_Study material_
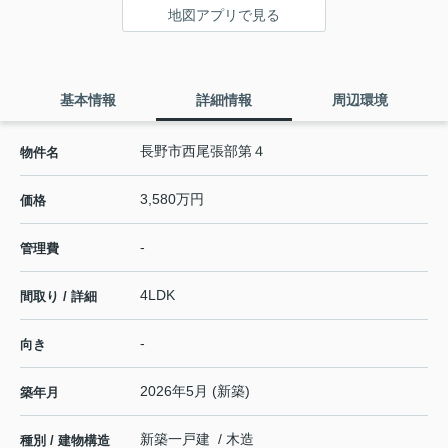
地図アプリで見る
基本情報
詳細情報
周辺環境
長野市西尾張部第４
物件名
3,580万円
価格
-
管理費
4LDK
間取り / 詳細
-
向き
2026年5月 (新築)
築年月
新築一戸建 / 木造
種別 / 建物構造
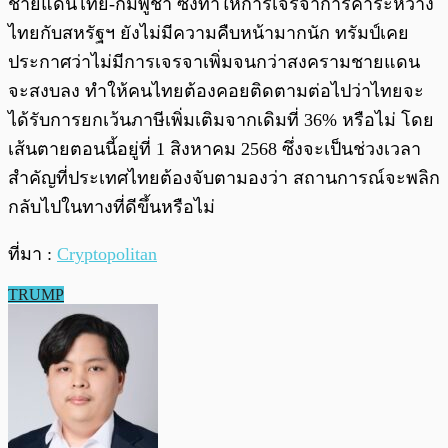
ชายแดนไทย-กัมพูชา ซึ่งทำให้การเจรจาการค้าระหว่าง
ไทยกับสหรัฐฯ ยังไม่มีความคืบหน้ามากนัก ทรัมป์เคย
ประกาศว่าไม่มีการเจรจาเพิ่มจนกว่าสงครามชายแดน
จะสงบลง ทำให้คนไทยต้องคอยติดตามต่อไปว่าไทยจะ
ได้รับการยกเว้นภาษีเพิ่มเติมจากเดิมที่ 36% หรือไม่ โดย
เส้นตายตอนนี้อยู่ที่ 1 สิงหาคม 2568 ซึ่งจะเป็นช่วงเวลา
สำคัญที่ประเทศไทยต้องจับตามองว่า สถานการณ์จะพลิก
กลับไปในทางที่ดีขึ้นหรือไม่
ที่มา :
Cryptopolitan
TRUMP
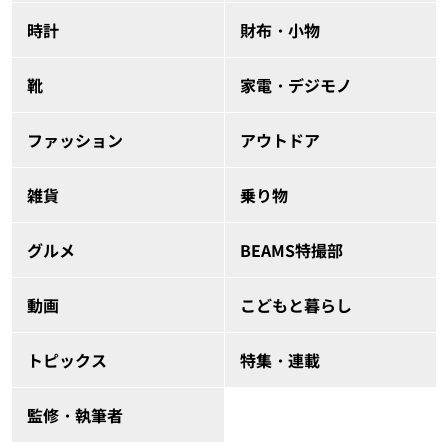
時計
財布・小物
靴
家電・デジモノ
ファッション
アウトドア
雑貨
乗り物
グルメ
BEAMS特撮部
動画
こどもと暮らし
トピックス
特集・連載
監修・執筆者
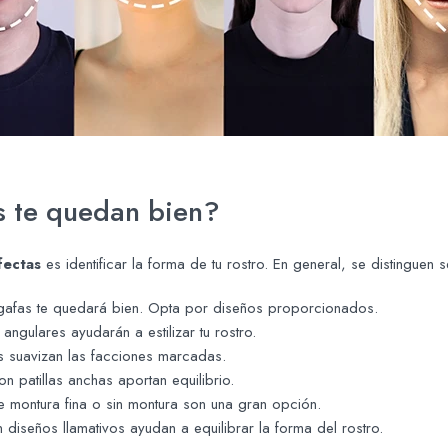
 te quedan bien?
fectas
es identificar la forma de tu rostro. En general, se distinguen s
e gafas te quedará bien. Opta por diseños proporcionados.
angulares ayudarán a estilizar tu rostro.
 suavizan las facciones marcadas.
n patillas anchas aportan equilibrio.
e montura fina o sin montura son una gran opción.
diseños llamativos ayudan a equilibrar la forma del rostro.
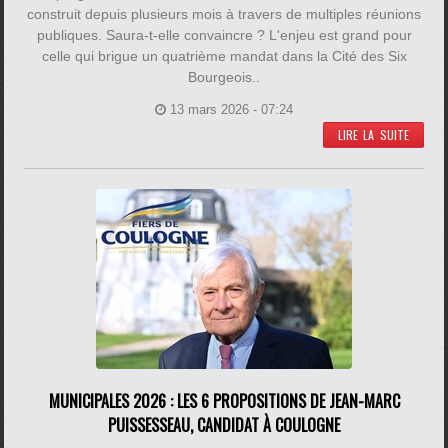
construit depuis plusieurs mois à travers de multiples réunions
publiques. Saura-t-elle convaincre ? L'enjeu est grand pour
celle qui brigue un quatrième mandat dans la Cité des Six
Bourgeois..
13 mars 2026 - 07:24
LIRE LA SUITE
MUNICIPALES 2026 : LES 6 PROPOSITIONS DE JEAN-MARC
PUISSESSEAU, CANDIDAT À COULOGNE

_To-do item_
Only exact lines belong in the answer: those from the beginning of the entries above through the line holding "ประกาศว่าไม่มี", with no pictures.

_Finished task_
地図アプリで見る
基本情報
詳細情報
周辺環境
長野市西尾張部第４
物件名
3,580万円
価格
-
管理費
4LDK
間取り / 詳細
-
向き
2026年5月 (新築)
築年月
新築一戸建 / 木造
種別 / 建物構造
ชายแดนไทย-กัมพูชา ซึ่งทำให้การเจรจาการค้าระหว่าง
ไทยกับสหรัฐฯ ยังไม่มีความคืบหน้ามากนัก ทรัมป์เคย
ประกาศว่าไม่มีการเจรจาเพิ่มจนกว่าสงครามชายแดน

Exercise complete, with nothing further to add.